Please retype the text below on ants, treehoppers and their host plant, from "E. brasiliensis is" through "(Oliveira-Filho & Oliveira 1988).", copying everything between those two points, inclusive.
━━━━━ Given text
The outcomes of mutualistic interactions are strongly dependent upon the ecological conditions in which they occur (Thompson 1982, 1988; Bronstein 1994). This is true also for ant-hemipteran interactions because ant-derived benefits may vary with factors such as the size and developmental stage of hemipteran aggregations, species and behavior of ant partner, and predator abundance (Cushman & Whitham 1989, Brenton & Addicott 1992, Del-Claro & Oliveira 2000). Ant-Hemiptera interactions can positively affect plant fitness if the benefits of ant-derived protection from herbivory outweigh the losses incurred by hemipteran feeding (Carroll & Janzen 1973, Janzen 1979). During the past three decades a number of experimental studies on ant-plant-hemipteran interactions have been conducted, most of which in temperate habitats (e.g. Bristow 1983, 1984; Buckley 1987). Only more recently has this type of study been performed in tropical habitats (Dansa & Rocha 1992; Del-Claro & Oliveira 1993, 1996, 1999, 2000; Stefani et al. 2000), and only one evaluated the impact of an ant-hemipteran interaction on the host plant (Oliveira & Del-Claro 2005). In the present paper we focus on the association between the honeydew-producing treehopper Enchenopa brasiliensis Strümpel (Membracidae), its tending ants, and the impact of the interaction on the host plant, Solanum lycocarpum St. Hill (Solanaceae) in a cerrado area in Central Brazil. We conducted a two-year field study to address the following questions: 1 - Do tending ants benefit the membracid? 2 - Do tending ants reduce damage to the host plant by chewing herbivores? 3 - Do ant-derived benefits vary with time, or host plant quality?

Material and Methods

E. brasiliensis is a small phloem-sucking insect that forms aggregations of nymphs and a few adults. The nymphs are very similar in color to adults (pale green), and complete development (1^st nymphal instar to adult) in around 23 days. Previous observations (Stefani et al. 2000) revealed that this membracid species is very common on shrubs of S. lycocarpum, feeding on leaves and apical meristems, generally being tended by at least one ant species. The host plant is a common shrub (1-3m tall) in cerrado vegetation, and fields of cattle farms in Minas Gerais State, southeastern Brazil. S. lycocarpum does not produce nectar, floral or extrafloral, as reward to insects. Pollen is the floral resource collected by bumblebees through buzz pollination behavior (Oliveira-Filho & Oliveira 1988).

The field study was conducted in the cerrado area ("dirty field cerrado" sensu Oliveira-Filho & Ratter 2002) at Gloria's Farm / Federal University of Uberlândia, Uberlândia/MG, southeast of Brazil (18º 57'S; 48º 12'W). In this farm S. lycocarpum occurs at a density of nearly 100 individuals per hectare. Two sets of experiments were performed in one hectare of this farm. We used shrubs of S. lycocarpum infested by the membracid E. brasiliensis, and selected plants had similar phenological and developmental state, and size (1-2m tall). The membracid clutches were all tended by ants, had almost the same age (1^st 2^nd nymphal instars), and had similar number of individuals.
━━━━━━━━━━
━━━━━ Recorded data
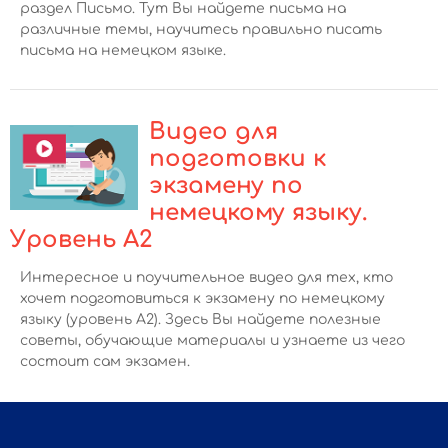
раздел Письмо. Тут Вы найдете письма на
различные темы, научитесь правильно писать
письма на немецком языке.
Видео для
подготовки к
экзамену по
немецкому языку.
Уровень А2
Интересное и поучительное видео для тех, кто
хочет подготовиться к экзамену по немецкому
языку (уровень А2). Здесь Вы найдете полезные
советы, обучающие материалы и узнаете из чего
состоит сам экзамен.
━━━━━━━━━━
━━━━━ Recorded data
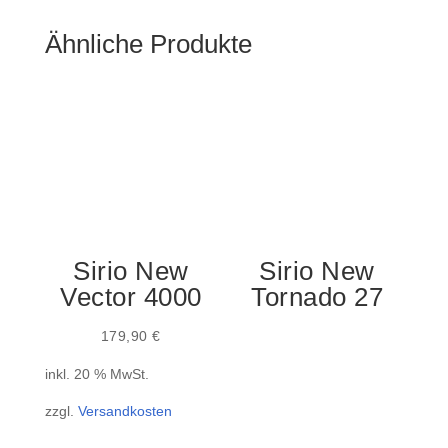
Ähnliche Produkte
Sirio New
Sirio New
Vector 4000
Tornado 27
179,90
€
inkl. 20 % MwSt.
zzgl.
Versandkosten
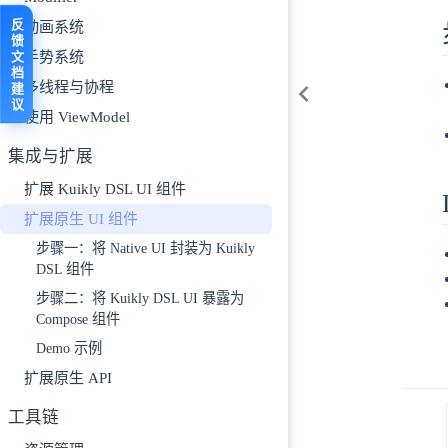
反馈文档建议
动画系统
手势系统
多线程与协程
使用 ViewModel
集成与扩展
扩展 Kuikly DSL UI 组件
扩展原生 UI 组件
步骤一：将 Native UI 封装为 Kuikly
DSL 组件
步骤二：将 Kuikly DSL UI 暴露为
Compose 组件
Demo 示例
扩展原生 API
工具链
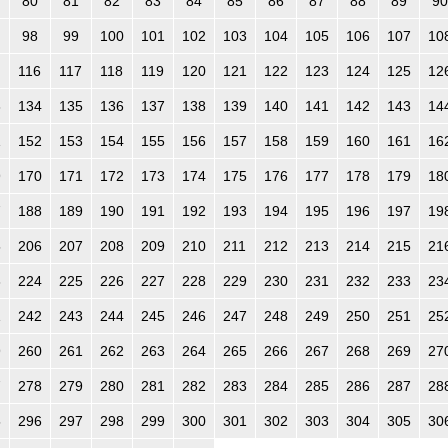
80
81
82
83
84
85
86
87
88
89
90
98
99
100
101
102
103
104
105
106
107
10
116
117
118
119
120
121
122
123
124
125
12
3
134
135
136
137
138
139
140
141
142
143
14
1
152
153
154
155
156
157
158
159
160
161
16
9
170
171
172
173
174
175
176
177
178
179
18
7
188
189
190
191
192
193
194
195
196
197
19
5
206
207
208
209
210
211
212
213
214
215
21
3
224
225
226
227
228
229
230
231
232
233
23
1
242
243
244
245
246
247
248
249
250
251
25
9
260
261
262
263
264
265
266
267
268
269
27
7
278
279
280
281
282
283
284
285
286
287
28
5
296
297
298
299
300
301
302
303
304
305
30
━━━━━━━━━━
- **Exercise response**
E. brasiliensis is a small phloem-sucking insect that forms aggregations of nymphs and a few adults. The nymphs are very similar in color to adults (pale green), and complete development (1^st nymphal instar to adult) in around 23 days. Previous observations (Stefani et al. 2000) revealed that this membracid species is very common on shrubs of S. lycocarpum, feeding on leaves and apical meristems, generally being tended by at least one ant species. The host plant is a common shrub (1-3m tall) in cerrado vegetation, and fields of cattle farms in Minas Gerais State, southeastern Brazil. S. lycocarpum does not produce nectar, floral or extrafloral, as reward to insects. Pollen is the floral resource collected by bumblebees through buzz pollination behavior (Oliveira-Filho & Oliveira 1988).